**PROBLEMS TO WORK ON:**
a: Decide whether each statement below agrees with the CODEX tutorial excerpt, and answer yes or no for each, quoting the deciding words of the excerpt.
(i) When every variable is categorical and none needs ordering, CODEX is run with the binning file passed as null.
(ii) CODEX modes can run without an input file.
(iii) For categorical variables that need no ordering, the user must specify their order.
b: Carry on the CODEX tutorial excerpt below, starting after its final line.

To summarize, the preprocessing of the binning file that is required from the user is as follows:
- All categorical variables and no ordering: Run CODEX with binning file passed as *null*
- Categorical variables that *do not* require ordering and continuous variables that *do* require ordering: Specify bins and order for continuous features and allow CODEX to learn order of categorical variables
- Categorical and continuous variables that *both require* ordering and binning: Specify bins and order for continuous variables, and order for cateogircal variables.

## 3) Input File

CODEX modes require an input file to run. These input files contain requirements and information required to run the experiment, including user-defind variables for the experiment and locations of files like split and performance files required for mode-specific analyses.

Consider the most complete version of the input file, containing fields for every mode:

In [9]:
with open(os.path.join("tutorial_materials/input/demo_input-dataset_eval.json")) as f:
    codex_input = json.load(f)

(Entries drawn from a collection)
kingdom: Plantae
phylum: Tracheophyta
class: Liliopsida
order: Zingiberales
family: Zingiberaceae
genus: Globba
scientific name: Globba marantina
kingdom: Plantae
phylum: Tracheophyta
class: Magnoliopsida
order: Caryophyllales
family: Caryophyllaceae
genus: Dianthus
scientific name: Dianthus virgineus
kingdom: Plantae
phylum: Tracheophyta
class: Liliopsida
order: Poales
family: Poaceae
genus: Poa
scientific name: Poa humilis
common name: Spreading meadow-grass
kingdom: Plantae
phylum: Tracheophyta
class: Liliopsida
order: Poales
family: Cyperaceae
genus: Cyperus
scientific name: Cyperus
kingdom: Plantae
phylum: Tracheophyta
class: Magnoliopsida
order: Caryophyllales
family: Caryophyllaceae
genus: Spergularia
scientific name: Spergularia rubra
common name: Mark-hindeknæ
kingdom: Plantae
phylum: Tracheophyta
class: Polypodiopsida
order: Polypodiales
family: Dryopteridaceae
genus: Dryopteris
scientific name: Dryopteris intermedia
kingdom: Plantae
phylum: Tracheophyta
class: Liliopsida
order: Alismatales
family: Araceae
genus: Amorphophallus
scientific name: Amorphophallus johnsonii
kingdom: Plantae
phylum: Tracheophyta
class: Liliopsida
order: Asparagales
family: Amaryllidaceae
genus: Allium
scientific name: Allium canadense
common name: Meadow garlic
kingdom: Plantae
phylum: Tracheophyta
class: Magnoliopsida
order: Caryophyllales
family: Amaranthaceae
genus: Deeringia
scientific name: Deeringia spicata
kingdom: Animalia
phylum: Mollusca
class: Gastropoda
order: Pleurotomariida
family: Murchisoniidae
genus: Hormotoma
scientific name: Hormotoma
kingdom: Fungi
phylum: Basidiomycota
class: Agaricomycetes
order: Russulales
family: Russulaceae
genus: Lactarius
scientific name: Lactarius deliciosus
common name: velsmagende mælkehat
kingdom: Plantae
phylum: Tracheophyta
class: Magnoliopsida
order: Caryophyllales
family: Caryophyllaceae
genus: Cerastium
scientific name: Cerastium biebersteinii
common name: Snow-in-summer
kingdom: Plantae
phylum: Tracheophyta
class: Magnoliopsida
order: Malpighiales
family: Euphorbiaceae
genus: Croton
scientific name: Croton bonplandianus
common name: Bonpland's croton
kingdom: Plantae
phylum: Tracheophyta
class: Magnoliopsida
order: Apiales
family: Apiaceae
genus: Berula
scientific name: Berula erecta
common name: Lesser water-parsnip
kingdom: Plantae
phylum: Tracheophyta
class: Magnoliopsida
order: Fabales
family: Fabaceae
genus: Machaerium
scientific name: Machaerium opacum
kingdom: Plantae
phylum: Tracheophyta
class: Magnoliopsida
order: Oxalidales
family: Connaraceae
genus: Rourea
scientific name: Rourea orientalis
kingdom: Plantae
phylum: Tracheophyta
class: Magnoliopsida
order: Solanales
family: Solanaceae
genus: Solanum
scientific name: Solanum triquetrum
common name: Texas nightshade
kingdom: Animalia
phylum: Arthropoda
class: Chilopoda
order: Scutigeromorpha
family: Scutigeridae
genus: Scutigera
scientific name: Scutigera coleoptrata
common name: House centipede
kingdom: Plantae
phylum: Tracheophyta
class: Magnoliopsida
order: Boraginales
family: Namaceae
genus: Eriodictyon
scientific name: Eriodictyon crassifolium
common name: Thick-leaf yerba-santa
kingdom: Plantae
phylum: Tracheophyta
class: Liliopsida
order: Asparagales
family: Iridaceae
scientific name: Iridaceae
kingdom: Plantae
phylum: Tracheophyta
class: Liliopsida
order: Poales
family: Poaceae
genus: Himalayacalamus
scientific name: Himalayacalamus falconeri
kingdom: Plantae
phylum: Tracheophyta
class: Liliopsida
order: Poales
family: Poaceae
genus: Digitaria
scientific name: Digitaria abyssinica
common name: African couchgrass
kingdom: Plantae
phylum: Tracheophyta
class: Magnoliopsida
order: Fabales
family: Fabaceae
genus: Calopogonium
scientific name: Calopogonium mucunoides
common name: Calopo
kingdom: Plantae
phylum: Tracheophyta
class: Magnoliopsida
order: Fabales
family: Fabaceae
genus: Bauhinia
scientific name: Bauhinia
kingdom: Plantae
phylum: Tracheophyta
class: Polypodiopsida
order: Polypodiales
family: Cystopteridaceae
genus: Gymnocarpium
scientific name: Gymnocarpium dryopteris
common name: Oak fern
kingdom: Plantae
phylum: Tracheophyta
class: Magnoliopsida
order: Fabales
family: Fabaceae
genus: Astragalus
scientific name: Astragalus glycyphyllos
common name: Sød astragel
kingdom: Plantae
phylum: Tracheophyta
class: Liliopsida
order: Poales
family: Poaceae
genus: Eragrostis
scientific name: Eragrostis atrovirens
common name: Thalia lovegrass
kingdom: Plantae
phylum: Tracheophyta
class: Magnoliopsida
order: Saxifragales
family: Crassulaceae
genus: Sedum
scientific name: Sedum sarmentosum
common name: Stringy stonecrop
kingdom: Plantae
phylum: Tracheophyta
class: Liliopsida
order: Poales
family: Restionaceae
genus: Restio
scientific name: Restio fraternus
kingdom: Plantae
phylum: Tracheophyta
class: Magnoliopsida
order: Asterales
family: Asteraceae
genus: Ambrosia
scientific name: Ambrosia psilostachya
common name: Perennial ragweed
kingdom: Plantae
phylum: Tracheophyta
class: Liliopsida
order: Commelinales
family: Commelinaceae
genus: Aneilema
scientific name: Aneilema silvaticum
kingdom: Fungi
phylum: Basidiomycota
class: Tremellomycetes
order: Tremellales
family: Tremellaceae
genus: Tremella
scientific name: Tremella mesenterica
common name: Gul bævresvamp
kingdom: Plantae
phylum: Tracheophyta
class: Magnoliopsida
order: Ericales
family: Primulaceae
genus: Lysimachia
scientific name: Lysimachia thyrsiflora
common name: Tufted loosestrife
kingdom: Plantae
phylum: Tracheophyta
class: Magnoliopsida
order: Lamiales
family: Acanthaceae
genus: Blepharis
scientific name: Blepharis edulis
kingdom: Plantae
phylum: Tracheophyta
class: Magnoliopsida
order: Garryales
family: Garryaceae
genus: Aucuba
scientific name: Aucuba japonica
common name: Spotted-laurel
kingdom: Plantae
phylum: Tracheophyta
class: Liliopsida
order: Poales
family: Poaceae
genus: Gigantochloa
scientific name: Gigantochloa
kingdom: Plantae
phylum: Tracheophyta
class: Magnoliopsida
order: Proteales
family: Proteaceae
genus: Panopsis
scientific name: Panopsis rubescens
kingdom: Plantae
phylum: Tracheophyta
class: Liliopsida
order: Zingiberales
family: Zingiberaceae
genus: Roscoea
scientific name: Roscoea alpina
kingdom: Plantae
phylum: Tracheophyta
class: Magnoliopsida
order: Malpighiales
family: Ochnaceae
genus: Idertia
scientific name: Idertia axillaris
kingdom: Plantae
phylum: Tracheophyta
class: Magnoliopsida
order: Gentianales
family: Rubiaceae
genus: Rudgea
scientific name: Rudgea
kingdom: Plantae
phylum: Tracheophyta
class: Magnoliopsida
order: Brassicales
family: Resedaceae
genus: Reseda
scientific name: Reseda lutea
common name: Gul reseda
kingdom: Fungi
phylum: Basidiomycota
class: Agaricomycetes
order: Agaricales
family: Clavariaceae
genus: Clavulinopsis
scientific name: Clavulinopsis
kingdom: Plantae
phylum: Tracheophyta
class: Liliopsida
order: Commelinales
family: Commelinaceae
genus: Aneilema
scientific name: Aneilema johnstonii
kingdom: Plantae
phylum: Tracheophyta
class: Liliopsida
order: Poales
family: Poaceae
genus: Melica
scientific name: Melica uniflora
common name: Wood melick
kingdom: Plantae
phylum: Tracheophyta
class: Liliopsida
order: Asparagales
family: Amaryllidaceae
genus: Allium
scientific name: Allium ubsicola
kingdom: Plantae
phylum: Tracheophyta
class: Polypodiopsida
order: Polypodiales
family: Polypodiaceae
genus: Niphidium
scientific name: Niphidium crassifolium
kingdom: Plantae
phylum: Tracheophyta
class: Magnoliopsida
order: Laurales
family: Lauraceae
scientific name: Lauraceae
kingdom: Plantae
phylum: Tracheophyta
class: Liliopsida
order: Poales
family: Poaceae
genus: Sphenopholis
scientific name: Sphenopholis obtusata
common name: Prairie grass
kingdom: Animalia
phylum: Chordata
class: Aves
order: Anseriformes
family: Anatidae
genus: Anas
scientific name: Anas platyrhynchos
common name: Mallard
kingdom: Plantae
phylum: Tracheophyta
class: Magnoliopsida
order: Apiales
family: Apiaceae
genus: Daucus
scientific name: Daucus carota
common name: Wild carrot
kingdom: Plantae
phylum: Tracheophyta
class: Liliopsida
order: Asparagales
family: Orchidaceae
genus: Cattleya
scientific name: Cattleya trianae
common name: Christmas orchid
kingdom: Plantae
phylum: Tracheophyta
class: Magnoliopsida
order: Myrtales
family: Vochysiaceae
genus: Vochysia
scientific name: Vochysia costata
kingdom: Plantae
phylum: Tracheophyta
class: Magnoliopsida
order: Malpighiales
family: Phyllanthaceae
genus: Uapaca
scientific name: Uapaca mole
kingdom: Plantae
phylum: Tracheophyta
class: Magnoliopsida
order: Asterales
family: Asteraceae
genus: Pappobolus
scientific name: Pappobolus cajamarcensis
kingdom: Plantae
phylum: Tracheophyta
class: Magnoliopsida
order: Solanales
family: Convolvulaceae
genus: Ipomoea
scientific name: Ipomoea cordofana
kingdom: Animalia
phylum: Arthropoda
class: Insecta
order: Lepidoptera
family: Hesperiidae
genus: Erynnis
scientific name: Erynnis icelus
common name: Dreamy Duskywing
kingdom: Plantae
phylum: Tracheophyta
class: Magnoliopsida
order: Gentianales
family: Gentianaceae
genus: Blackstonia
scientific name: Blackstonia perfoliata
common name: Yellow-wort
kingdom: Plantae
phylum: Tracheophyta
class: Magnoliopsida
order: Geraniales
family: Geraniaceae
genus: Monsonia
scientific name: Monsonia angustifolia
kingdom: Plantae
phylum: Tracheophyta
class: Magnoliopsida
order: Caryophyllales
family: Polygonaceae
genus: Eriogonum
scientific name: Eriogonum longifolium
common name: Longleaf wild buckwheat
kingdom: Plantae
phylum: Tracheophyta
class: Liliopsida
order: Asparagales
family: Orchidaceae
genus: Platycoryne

**OUTPUTS IN ORDER:**
a:
(i) Yes: "All categorical variables and no ordering: Run CODEX with binning file passed as *null*"
(ii) No: "CODEX modes require an input file to run."
(iii) No: "allow CODEX to learn order of categorical variables"

b:
    display(codex_input)

{'mode': 'dataset evaluation',
 'codex_directory': './',
 'config_id': '__DEMO-dataset_eval_results',
 'dataset_name': 'Abstract',
 'model_name': '',
 'data_directory': 'tutorial_materials/datasets_tabular/',
 'dataset_file': 'abstract_native.csv',
 'features': ['A', 'B', 'C', 'D'],
 'bin_file': 'tutorial_materials/binning/bins-abstract.txt',
 'sample_id_column': 'id',
 'universe': None,
 'use_augmented_universe': False,
 'save_universe': False,
 'counting_mode': 'label_exclusive',
 't': [1, 2, 3, 4],
 'split_folder': '',
 'split_file': '',
 'performance_folder': '',
 'performance_file': '',
 'metric': '',
 'timed_output': False}

Give universe field value ^^

### Input File Fields: Explanation and Designations

**Mode-generic fields**
- mode: String designating the type of CODEX experiment to run
    - Supported CODEX modes include: ['dataset evaluation', 'dataset split evaluation', 'dataset split comparison', 'performance by interaction', 'model probing', 'balanced test construction']
- codex_directory: Directory pathway of where CODEX files reside, including binning files, dataset files, and output directories.
- config_id: Unique identifier name for experiment, which creates the directory to which results of a CODEX outputs are saved relative to the codex directory.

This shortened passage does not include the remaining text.